India lists its first-ever bond index to attract foreign investors

The Indian government listed Friday its first ever bond index on the London Stock Exchange, opening the country’s debt markets to the rest of the world.

Launched in collaboration with global index and data provider FTSE Russell, the index will consist of Indian rupee-denominated government bonds – a first of its kind for India. The seeds of this were sown back in November 2015 when the two countries signed a collaboration during the visit of Indian Prime Minister Narendra Modi to the United Kingdom.

“It will turn out to be quite significant. If you look at the Indian market, it is around $1.7 trillion, of which $770 million is government issuances,” Arundhati Bhattacharya, chairwoman of the State Bank of India (SBI), told CNBC Friday.

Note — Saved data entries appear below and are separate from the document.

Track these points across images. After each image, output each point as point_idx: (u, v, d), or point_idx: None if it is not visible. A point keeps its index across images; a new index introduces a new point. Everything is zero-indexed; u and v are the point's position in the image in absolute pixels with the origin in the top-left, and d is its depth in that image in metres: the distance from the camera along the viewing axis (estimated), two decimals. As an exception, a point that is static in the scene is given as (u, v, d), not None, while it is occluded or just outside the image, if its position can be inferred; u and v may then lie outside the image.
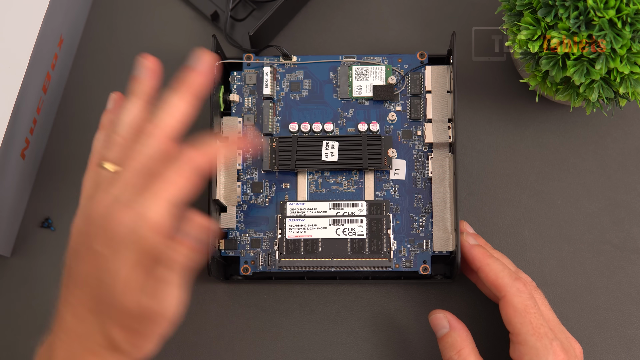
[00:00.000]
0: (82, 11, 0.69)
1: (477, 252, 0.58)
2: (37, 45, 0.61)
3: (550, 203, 0.65)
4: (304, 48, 0.69)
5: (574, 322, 0.63)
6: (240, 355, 0.63)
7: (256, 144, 0.61)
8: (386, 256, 0.60)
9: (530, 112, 0.67)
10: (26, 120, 0.63)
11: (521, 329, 0.55)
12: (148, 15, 0.70)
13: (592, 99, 0.56)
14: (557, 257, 0.64)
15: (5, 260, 0.65)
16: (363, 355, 0.63)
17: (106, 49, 0.69)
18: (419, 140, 0.63)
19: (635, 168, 0.65)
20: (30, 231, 0.66)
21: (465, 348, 0.57)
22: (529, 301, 0.56)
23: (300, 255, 0.61)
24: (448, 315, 0.59)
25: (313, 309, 0.64)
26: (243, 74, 0.65)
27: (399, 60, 0.64)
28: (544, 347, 0.55)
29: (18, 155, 0.63)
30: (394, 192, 0.62)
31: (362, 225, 0.61)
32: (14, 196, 0.64)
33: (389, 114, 0.63)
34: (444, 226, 0.61)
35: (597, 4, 0.53)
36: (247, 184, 0.63)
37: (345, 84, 0.64)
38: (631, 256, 0.64)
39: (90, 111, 0.68)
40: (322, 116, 0.64)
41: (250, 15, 0.68)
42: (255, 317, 0.64)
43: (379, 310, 0.64)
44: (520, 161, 0.66)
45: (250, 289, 0.64)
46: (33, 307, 0.65)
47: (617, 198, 0.65)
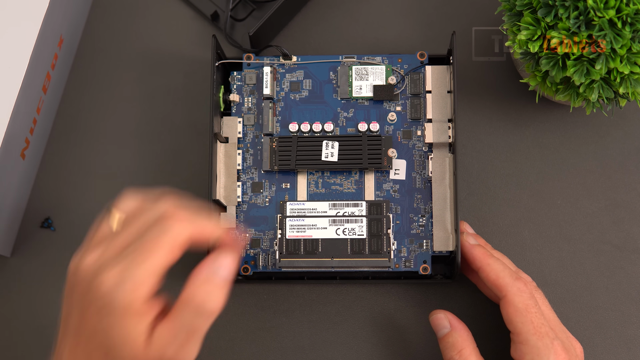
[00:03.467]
0: (82, 11, 0.69)
1: (478, 252, 0.58)
2: (37, 45, 0.61)
3: (550, 203, 0.65)
4: (304, 48, 0.69)
5: (574, 322, 0.63)
6: (240, 355, 0.63)
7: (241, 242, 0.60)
8: (386, 256, 0.60)
9: (530, 112, 0.67)
10: (26, 120, 0.63)
11: (522, 328, 0.55)
12: (148, 15, 0.70)
13: (592, 99, 0.56)
14: (557, 257, 0.64)
15: (5, 260, 0.65)
16: (363, 355, 0.63)
17: (106, 49, 0.69)
18: (419, 140, 0.63)
19: (635, 168, 0.65)
20: (30, 231, 0.66)
21: (466, 348, 0.57)
22: (529, 301, 0.56)
23: (300, 255, 0.61)
24: (449, 315, 0.59)
25: (313, 309, 0.64)
26: (243, 74, 0.65)
27: (399, 60, 0.64)
28: (545, 346, 0.55)
29: (18, 155, 0.63)
30: (394, 192, 0.63)
31: (362, 225, 0.61)
32: (14, 196, 0.64)
33: (389, 114, 0.64)
34: (444, 226, 0.61)
35: (597, 4, 0.53)
36: (247, 184, 0.63)
37: (345, 84, 0.64)
38: (631, 256, 0.64)
39: (90, 111, 0.68)
40: (322, 116, 0.64)
41: (250, 15, 0.68)
42: (255, 317, 0.64)
43: (379, 310, 0.64)
44: (520, 161, 0.66)
45: (250, 289, 0.64)
46: (33, 307, 0.65)
47: (617, 198, 0.65)
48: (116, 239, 0.50)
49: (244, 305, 0.64)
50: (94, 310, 0.48)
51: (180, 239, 0.49)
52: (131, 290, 0.47)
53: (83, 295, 0.49)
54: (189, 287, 0.49)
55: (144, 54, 0.69)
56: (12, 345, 0.64)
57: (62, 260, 0.65)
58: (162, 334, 0.48)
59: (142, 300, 0.48)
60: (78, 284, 0.50)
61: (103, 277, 0.48)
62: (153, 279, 0.48)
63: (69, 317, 0.50)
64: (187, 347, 0.49)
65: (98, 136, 0.68)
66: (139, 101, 0.68)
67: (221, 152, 0.63)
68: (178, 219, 0.49)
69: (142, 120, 0.68)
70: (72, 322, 0.50)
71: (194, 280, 0.49)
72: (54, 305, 0.65)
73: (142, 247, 0.48)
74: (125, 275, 0.47)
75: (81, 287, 0.49)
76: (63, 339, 0.50)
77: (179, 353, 0.48)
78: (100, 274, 0.48)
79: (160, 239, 0.48)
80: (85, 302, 0.49)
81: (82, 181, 0.67)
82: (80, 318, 0.49)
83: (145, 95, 0.68)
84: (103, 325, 0.48)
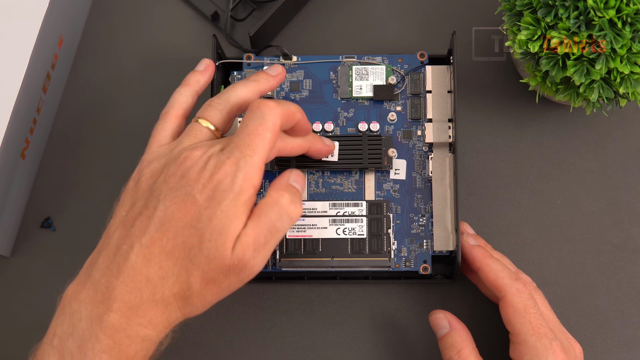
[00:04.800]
0: (82, 11, 0.69)
1: (477, 253, 0.58)
2: (37, 45, 0.61)
3: (550, 203, 0.65)
4: (304, 48, 0.69)
5: (574, 322, 0.63)
6: (240, 355, 0.63)
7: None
8: (386, 256, 0.60)
9: (530, 112, 0.67)
10: (26, 120, 0.63)
11: (521, 329, 0.55)
12: (148, 15, 0.70)
13: (592, 99, 0.56)
14: (557, 257, 0.64)
15: (5, 260, 0.65)
16: (363, 355, 0.63)
17: (106, 49, 0.69)
18: (419, 140, 0.63)
19: (635, 168, 0.65)
20: (30, 231, 0.66)
21: (465, 348, 0.57)
22: (528, 301, 0.56)
23: (301, 255, 0.61)
24: (448, 315, 0.59)
25: (313, 309, 0.64)
26: (243, 74, 0.65)
27: (399, 60, 0.64)
28: (544, 347, 0.55)
29: (18, 155, 0.63)
30: (394, 192, 0.63)
31: (362, 225, 0.61)
32: (14, 196, 0.64)
33: (389, 113, 0.64)
34: (444, 226, 0.61)
35: (597, 4, 0.53)
36: (247, 184, 0.63)
37: (345, 84, 0.64)
38: (631, 256, 0.64)
39: (90, 111, 0.68)
40: (322, 116, 0.64)
41: (250, 15, 0.68)
42: (255, 317, 0.64)
43: (379, 310, 0.64)
44: (520, 161, 0.66)
45: (250, 289, 0.64)
46: (33, 307, 0.65)
47: (617, 198, 0.65)
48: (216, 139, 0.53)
49: (244, 305, 0.64)
50: (202, 200, 0.49)
51: (277, 125, 0.51)
52: (246, 180, 0.49)
53: (188, 184, 0.50)
54: (274, 191, 0.51)
55: (144, 54, 0.69)
56: (13, 345, 0.64)
57: (62, 260, 0.65)
58: (245, 232, 0.49)
59: (254, 189, 0.50)
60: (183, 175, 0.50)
61: (220, 168, 0.50)
62: (262, 170, 0.51)
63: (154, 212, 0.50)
64: (264, 250, 0.50)
65: (98, 136, 0.68)
66: (139, 101, 0.68)
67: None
68: (270, 105, 0.51)
69: (142, 120, 0.68)
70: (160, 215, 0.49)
71: (278, 185, 0.52)
72: (54, 305, 0.65)
73: (248, 140, 0.50)
74: (240, 166, 0.49)
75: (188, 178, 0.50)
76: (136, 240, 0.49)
77: (256, 256, 0.50)
78: (216, 166, 0.50)
79: (261, 128, 0.51)
80: (188, 191, 0.50)
81: (82, 181, 0.67)
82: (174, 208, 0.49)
83: (145, 95, 0.68)
84: (207, 213, 0.49)
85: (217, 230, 0.49)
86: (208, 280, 0.49)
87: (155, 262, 0.49)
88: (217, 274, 0.49)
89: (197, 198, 0.49)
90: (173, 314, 0.50)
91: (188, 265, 0.49)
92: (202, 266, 0.49)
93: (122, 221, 0.51)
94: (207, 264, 0.49)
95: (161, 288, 0.49)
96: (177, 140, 0.54)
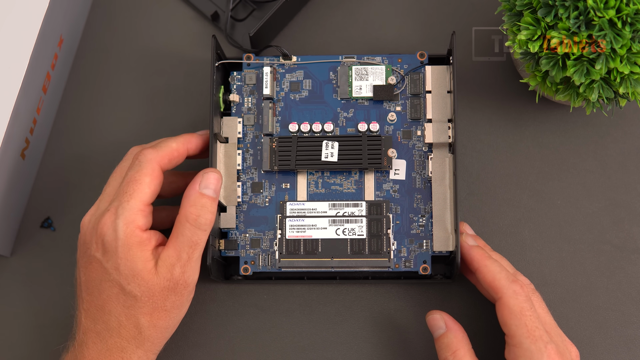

She explained that until now international investors had no transparent benchmark or index on which to base their decisions regarding investment in these papers, and therefore the expectation is that this index will give them that ability to take those decisions.

“We are also hoping to get a few products like ETFs (exchange-traded funds) based on these indices to enable a larger population of investors to come to India.”

The Indian bond market is still in its nascent stages of development as compared to the rest of the world but Bhattacharya is confident that there is a lot of potential for development.

“India has a significant domestic bond market that continues to see strong demand from foreign investors,” Waqas Samad, chief executive officer of fixed income and multi asset at FTSE Russell, said in a press statement. He added that the listing would enable developing index products that can create “greater awareness and foster liquidity across the Indian domestic fixed income spectrum.”

Is the economy moving forward?

The Indian economy has been in a state of transition ever since Modi came to power in May 2014. A few months before that, in September 2013, Raghuram Rajan took charge of the Reserve Bank of India, the country’s central bank. Investors immediately fell in love with the Modi-Rajan duo that promised business-friendly reforms and slowly incentivized growth in India.

The Indian economy started seeing more and more foreign investors pump their money into various areas of the economy.

However, investors suffered a small blow when Rajan’s term came to an end in September 2016 after speculation of a rift between the ideologies of the current government and Rajan. His successor Urjit Patel almost immediately took over the role of a market-friendly central bank governor, a move that reassured investors across the globe.

Following on from that, the government’s efforts to launch the demonetization drive in order to get rid of the so-called “black money” – billions of dollars’ worth of cash in unaccounted wealth and fake currency notes – has been applauded by foreign investors.

India’s bad loans

The country’s bad loan problem has been estimated to be much bigger than even New Zealand’s $170 billion economy. Earlier this week an analyst from India Ratings and Research, a credit ratings agency and a unit of Fitch Ratings, told Reuters that about $195 billion of bad loans were already stressed.

In 2016, ICICI Bank and Axis Bank revealed the depth of the problem. According to Axis Bank, 225 billion rupees of its loans are on a “watch list.” The bank said it expects 60 percent of those to default in two years. ICICI Bank, one of India’s top private lenders, said about 525 billion rupees of its loans have been put on watch. These loans were made to sectors such as steel and power.

The true extent of these bad loans was laid to rest after data from Axis Bank and ICICI hit the wires but the long-term impact of this continues to baffle both investors and analysts who compare the mounting loan problem to that of the U.S. subprime crisis.

“While the Indian government doesn’t want to underwrite all of this, they have come up with legal structures to help resolve this issue. As you know most of these currently are in the bankruptcy courts. Bankruptcy courts have started operating in India and it is to the credit of this government that as complicated a law as this was brought within one-and-a-half years of the government coming in place and the courts have actually started operating in super quick time,” Bhattacharya told CNBC.

India took the crucial step to speed up its insolvency regime by passing the country’s first bankruptcy law last year. The breakthrough is expected to help the country tackle its mounting debt problem.

“We are hopeful that as this process goes through the bankruptcy courts, we will see resolutions that are acceptable and those that are not suspect of moral hazard which obviously is a major downside for the resolution of any of these things.”

Bhattacharya noted that apart from this one overhang for the banking sector, all the other macroeconomic parameters in India are working well.